From the Tenney farm article below, reproduce the passage starting at "In an effort" and ending at "on the site.".

| EXTRACT TO READ |
■ ■ ■ ■ ■ ■ ■

In an effort to revitalize the Tenney property on Marble Hill Road in Fayston as a working farm and forest in the Mad River Valley, Vermont Land Trust has contracted with Deconstruction Works to remove one of two farmhouses located on the property. Deconstruction Works is a team of deconstructionists specializing in the salvage and repurposing of the built environment. The team will carefully dismantle, salvage and repurpose components of the red farmhouse located at the top of Marble Hill Road. This undertaking is driven by the significant disrepair of the building and the financial burden that would be transferred to the next farm owner if it were left on the site.

"We believe this step will allow the next owners to focus their investment on the restoration of the farm's other historic buildings and the agricultural potential of the land," said Liza Walker, Mad River Valley director for the Vermont Land Trust. "Still, we were pleased to find an option for a thoughtful and 'green' deconstruction process that will maximize the reuse of the farmhouse's historic materials."

Skip and Peggy Tenney donated their 283-acre farm to Vermont Land Trust in December 2013 to enable the farm's perpetual conservation and contribution to The Valley's working landscape. Through its Farmland Access Program and in collaboration with the Mad River Watershed Conservation Partnership, the land trust is currently leading a process to select qualified farmers to renew the productive use of the farmland and forest and provide for community recreational opportunities on the land. Vermont Land Trust expects to sell the conserved farm to the selected buyer in 2015. The price of the farm, at its conserved value, will be $225,000.

■ ■ ■ ■ ■ ■ ■

| RAW DATA |

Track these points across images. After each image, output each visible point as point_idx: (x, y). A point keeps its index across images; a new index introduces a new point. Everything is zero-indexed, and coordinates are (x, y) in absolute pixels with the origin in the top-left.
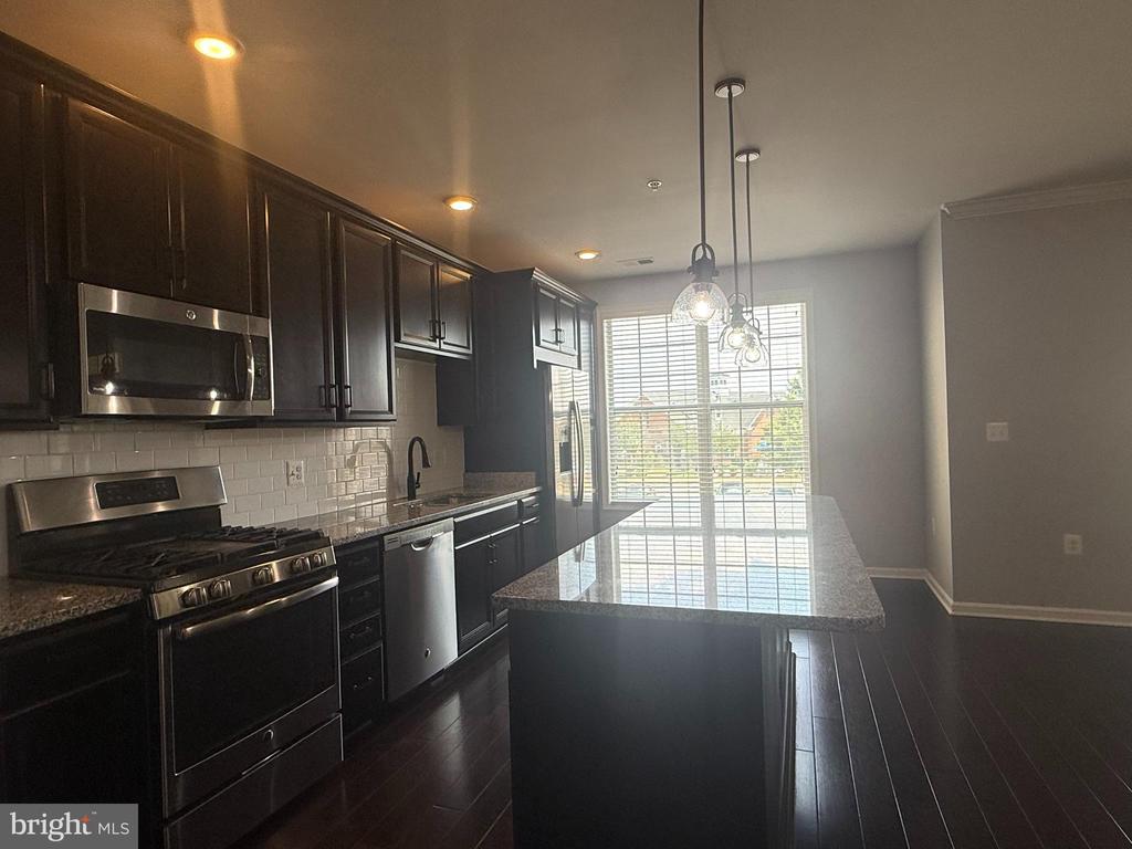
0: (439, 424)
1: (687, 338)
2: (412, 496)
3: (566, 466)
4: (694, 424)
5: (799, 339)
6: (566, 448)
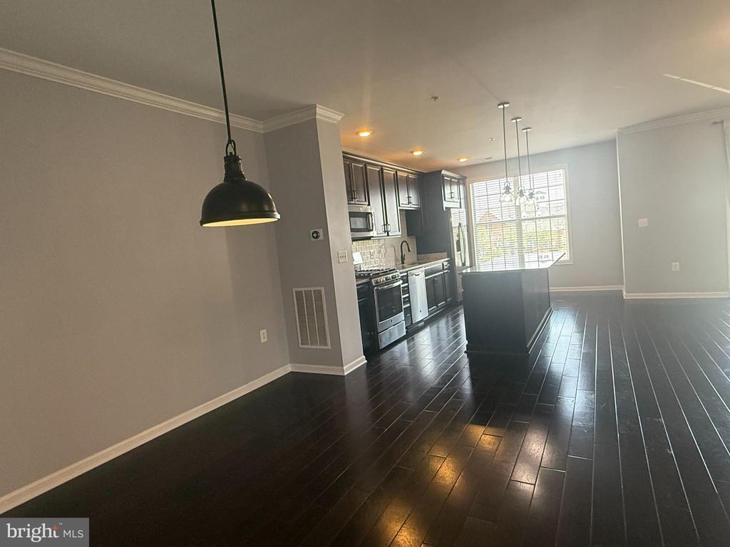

■ ■ ■ ■ ■ ■ ■

| RESULT FOR THIS TASK |
In an effort to revitalize the Tenney property on Marble Hill Road in Fayston as a working farm and forest in the Mad River Valley, Vermont Land Trust has contracted with Deconstruction Works to remove one of two farmhouses located on the property. Deconstruction Works is a team of deconstructionists specializing in the salvage and repurposing of the built environment. The team will carefully dismantle, salvage and repurpose components of the red farmhouse located at the top of Marble Hill Road. This undertaking is driven by the significant disrepair of the building and the financial burden that would be transferred to the next farm owner if it were left on the site.